==== Passage
For example, if you have a rose lens, is everything going to seem pink for the day or does it gradually wear off and seem normal?


----------



## dfitz364 (Jan 10, 2014)

Your brain eventually gets used to it, as long as you aren't taking them on and off fairly frequently. I used to get head aches from wearing my goggles from this reason. Realized I was taking them off on the chair ride up every time (It's like every 2/3 minutes here in Ohio:embarrased1. After I started leaving them on for the full day, never had any issue with any colored lens. 

Sidenote: Be careful riding with electric (and possibly others) of the chrome lenses in the rain. I rode one day in the rain at Killington and the rain, mixed with the constant wiping of my lenses, literally melted the chrome right off of the lens. I talked to our local shop, and they said Electric is kinda bad for that. He said the only one which that will not happen to is Oakley because they "bake the chrome right into the goggle." This shouldn't deter you much I would think because who the hell rides in the rain?! But just figured I would throw that out there!


----------



## jae (Nov 27, 2015)

idk how people ride with their lenses on the whole day as my face needs the fresh cool air. on my black lens, everything looks clear, with my chrome/bronze lens everything is clear with a orange tint. with hi-yellows on, everything is super clear and the colors are brighter. I see better with hi-yellows on during night riding than without goggles or a clear lens. if I could choose all over again, I'd probably go the oakley route. main important thing is fit, eg3's don't fit me perfect because I have asian face that creates some pressure points that get uncomfortable after 6hrs + the fact that it's heavy. 

I'm thinking if I should just sell them or try to pad them up via @Jed 's guide.

edit: contrast is great across the board.


----------



## basser (Sep 18, 2015)

So pretty much what I am getting is that you will adjust to whatever lens tint you have. The reason I asked is because if I end up going the Oakley route and have a rose lens for overcast conditions, I don't think I would like it if everything I was seeing was rose coloured.


----------



## basser (Sep 18, 2015)

So I am still open to suggestions, but I think I am getting one of two goggles. I can get either the Oakley canopy prizm, or the Smith i/o for pretty much the same price. They both have really good reviews, but I am unsure which would be better. The Smiths have a green-solx mirror lens, and the Oakleys, have a torch prizm lens. I was considering the Oakley flight deck and airbrake, but they are much more expensive, not sure if I want to go that high.


----------



## MMSlasher (Mar 18, 2016)

Edited to remove a double quote.
========
==== Raw data
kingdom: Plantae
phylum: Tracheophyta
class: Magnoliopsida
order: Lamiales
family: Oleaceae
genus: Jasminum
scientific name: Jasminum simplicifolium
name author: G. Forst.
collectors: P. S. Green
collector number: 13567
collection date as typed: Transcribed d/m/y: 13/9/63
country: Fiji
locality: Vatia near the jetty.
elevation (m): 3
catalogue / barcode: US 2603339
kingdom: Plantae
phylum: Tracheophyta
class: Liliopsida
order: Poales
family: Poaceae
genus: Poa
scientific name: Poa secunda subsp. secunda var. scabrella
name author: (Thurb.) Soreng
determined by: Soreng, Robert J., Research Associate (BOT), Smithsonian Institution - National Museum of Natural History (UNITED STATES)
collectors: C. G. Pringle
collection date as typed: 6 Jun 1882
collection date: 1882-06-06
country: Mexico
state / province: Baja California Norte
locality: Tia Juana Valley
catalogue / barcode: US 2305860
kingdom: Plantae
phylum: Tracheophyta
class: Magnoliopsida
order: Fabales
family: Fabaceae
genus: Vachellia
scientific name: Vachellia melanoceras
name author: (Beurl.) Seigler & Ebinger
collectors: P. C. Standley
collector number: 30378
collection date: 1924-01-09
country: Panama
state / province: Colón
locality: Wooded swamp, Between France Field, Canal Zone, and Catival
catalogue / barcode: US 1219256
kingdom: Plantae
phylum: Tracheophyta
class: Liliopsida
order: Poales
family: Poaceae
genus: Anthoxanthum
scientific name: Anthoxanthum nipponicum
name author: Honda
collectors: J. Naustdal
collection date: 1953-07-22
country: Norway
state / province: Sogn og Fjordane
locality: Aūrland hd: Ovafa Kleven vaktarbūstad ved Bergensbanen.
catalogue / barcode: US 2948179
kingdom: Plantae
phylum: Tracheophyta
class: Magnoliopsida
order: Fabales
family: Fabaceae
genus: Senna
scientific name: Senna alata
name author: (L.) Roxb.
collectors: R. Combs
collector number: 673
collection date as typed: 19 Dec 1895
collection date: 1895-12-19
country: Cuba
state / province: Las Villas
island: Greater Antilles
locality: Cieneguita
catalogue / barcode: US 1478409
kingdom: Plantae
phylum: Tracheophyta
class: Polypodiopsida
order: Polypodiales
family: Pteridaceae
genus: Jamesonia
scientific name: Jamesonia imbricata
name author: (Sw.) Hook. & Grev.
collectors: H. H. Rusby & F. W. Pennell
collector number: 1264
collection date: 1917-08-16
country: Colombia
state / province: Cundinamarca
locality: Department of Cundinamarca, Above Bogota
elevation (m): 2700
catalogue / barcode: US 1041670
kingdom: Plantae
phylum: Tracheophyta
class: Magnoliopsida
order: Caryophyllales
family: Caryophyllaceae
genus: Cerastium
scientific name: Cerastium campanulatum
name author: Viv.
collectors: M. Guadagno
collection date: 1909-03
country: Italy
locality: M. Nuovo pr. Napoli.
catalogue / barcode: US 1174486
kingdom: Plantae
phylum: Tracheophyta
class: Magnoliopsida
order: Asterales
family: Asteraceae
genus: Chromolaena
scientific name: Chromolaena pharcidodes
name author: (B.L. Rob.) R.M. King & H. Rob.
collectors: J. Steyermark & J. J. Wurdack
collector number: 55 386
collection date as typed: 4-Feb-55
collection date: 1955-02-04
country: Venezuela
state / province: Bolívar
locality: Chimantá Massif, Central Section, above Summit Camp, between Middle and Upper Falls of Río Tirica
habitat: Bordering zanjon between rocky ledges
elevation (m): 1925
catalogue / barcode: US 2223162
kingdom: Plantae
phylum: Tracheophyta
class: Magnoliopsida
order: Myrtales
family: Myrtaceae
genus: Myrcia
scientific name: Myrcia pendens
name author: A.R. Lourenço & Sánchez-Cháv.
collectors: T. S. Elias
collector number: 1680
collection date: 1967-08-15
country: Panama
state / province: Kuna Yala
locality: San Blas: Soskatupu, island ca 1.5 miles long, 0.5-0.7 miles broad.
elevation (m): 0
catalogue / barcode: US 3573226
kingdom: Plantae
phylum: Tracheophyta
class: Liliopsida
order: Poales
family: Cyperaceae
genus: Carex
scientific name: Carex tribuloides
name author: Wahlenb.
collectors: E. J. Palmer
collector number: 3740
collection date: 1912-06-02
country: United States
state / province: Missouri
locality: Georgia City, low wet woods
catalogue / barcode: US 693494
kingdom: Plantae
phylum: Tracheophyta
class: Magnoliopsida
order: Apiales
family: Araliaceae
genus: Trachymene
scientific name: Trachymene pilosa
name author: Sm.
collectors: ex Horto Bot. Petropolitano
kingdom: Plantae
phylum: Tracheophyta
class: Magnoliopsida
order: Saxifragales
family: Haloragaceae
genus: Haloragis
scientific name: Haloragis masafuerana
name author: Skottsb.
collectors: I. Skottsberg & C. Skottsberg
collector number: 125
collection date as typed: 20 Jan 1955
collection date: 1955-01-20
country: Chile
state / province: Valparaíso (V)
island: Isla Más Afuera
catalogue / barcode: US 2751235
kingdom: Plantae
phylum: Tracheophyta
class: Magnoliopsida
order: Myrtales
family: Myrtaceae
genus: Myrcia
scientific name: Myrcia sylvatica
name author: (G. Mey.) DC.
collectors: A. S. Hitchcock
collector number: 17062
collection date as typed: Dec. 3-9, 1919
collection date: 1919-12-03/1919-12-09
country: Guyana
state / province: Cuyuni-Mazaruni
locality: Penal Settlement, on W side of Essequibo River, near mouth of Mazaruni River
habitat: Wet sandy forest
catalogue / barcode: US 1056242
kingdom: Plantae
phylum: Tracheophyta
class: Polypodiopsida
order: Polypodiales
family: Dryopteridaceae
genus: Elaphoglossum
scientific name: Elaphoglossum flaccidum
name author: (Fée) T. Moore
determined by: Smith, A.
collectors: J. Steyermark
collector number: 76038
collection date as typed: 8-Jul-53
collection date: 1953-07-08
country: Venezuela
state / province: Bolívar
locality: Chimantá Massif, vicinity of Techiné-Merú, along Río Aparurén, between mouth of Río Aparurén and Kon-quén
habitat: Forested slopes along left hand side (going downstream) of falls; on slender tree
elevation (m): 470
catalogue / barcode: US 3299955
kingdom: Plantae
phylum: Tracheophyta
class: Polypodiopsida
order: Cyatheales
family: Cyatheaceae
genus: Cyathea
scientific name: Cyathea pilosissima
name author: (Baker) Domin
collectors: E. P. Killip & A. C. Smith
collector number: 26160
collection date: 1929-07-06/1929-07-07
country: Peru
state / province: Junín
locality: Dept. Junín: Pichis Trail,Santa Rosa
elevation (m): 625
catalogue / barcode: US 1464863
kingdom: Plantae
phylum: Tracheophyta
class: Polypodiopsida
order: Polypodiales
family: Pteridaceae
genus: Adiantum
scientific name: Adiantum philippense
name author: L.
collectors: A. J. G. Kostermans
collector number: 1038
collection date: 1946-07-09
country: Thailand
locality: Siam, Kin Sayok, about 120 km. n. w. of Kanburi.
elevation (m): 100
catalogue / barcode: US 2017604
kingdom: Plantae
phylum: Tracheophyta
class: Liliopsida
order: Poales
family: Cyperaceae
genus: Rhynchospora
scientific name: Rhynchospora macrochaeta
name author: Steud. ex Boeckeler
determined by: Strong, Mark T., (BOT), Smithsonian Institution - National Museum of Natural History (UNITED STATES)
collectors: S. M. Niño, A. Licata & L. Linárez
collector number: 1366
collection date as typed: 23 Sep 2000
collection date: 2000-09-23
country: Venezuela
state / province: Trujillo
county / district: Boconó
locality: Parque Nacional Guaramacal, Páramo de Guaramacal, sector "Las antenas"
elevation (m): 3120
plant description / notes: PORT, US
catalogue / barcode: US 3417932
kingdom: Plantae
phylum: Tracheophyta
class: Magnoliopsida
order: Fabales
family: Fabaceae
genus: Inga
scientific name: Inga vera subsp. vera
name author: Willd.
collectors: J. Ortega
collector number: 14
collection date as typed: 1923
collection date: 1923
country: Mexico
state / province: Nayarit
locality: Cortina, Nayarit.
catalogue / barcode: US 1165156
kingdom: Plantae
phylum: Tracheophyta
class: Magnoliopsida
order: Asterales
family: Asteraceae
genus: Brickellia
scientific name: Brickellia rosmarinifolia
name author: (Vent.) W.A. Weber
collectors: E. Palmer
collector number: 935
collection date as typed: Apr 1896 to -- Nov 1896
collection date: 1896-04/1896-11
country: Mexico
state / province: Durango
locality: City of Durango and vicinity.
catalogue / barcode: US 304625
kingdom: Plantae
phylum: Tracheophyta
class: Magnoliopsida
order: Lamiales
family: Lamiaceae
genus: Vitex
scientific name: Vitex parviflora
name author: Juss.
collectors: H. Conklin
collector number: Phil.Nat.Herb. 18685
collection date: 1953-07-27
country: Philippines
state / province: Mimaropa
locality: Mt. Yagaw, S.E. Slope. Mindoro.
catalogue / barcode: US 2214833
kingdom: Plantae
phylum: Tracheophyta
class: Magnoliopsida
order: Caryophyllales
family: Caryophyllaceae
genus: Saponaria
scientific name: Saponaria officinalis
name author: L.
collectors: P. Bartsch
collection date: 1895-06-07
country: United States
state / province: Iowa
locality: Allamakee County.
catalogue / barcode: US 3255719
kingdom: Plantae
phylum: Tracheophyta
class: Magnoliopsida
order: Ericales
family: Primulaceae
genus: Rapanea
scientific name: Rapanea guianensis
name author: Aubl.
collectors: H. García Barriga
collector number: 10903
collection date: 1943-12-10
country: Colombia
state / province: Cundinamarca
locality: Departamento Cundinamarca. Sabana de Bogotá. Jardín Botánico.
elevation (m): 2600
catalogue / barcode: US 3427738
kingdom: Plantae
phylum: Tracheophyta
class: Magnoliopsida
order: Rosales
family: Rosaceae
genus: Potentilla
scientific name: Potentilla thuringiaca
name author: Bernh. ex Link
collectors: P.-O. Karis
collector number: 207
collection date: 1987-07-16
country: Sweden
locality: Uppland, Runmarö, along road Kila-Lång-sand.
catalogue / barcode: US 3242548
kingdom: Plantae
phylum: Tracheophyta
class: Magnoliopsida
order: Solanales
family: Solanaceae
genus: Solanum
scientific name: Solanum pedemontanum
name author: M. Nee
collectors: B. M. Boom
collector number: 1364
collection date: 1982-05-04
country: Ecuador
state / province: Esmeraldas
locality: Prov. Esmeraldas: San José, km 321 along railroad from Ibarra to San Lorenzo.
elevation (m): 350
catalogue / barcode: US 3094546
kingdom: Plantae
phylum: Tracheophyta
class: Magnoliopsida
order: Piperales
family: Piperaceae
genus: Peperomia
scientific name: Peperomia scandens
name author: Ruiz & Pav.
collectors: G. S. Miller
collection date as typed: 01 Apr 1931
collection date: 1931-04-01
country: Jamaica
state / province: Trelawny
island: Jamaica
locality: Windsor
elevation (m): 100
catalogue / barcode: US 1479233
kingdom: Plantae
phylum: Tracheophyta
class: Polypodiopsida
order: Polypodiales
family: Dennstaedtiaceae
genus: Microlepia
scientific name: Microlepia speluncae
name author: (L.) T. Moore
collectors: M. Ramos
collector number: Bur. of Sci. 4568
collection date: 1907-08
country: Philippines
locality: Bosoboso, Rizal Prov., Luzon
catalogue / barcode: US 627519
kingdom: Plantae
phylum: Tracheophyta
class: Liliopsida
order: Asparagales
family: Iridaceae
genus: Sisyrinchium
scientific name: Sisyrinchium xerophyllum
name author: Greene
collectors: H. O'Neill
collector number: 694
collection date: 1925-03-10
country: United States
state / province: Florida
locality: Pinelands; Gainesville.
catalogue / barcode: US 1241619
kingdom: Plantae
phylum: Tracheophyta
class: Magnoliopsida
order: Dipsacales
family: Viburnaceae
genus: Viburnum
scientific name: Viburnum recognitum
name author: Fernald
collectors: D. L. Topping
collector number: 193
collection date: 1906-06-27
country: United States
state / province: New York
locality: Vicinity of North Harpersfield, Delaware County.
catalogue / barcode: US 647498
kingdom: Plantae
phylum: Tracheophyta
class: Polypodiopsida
========
- **Stated exercise**
Pick up the forum thread on snowboard goggle lens tints after its last post and continue it.

- **Written response**
basser said:


> So I am still open to suggestions, but I think I am getting one of two goggles. I can get either the Oakley canopy prizm, or the Smith i/o for pretty much the same price. They both have really good reviews, but I am unsure which would be better. The Smiths have a green-solx mirror lens, and the Oakleys, have a torch prizm lens. I was considering the Oakley flight deck and airbrake, but they are much more expensive, not sure if I want to go that high.


It is too bad that you have decided against the Flight Deck or the Airbrake googles, I have a pair of each and they are Awesome. I first got the Airbrakes on sale (20 months ago) with the black iridium and primrose lenses. They were very easy to change after doing it once. They fit my large head and under my helmet perfectly, all the while maintaining great peripheral vision. But, I found that I mainly used the black lenses most of the time. 

I loved those so much that at a xmas sale last year I picked up a pair of Flight Decks since the style was epic. They don't fit under my helmet as well, but still are great goggles for the days where I don't wear a helmet. I got their green lens which seems to be perfect in all weather and I wore those more this past season. 

Both goggles have the prism lenses and I have nothing bad to say about them. They are as clear as can be. Now why did I write all that you may be asking, it's because you mentioned the torch lens. It has the pinkish lens, similar to the primrose lens that I don't use very often. I can't recommend that being your only google color. That is just a personal preference, I'm sure other would disagree, but I just had to put that out there. 

I think you would be much more happy in the Smith i/o's. That lens seems similar to the Flight Deck lens I have and I feel that you would be much more happy with it. Although, I didn't look them up to see what it is like looking through them. Also, I see a lot of people on the hill using them so I imagine you can't go wrong with getting them.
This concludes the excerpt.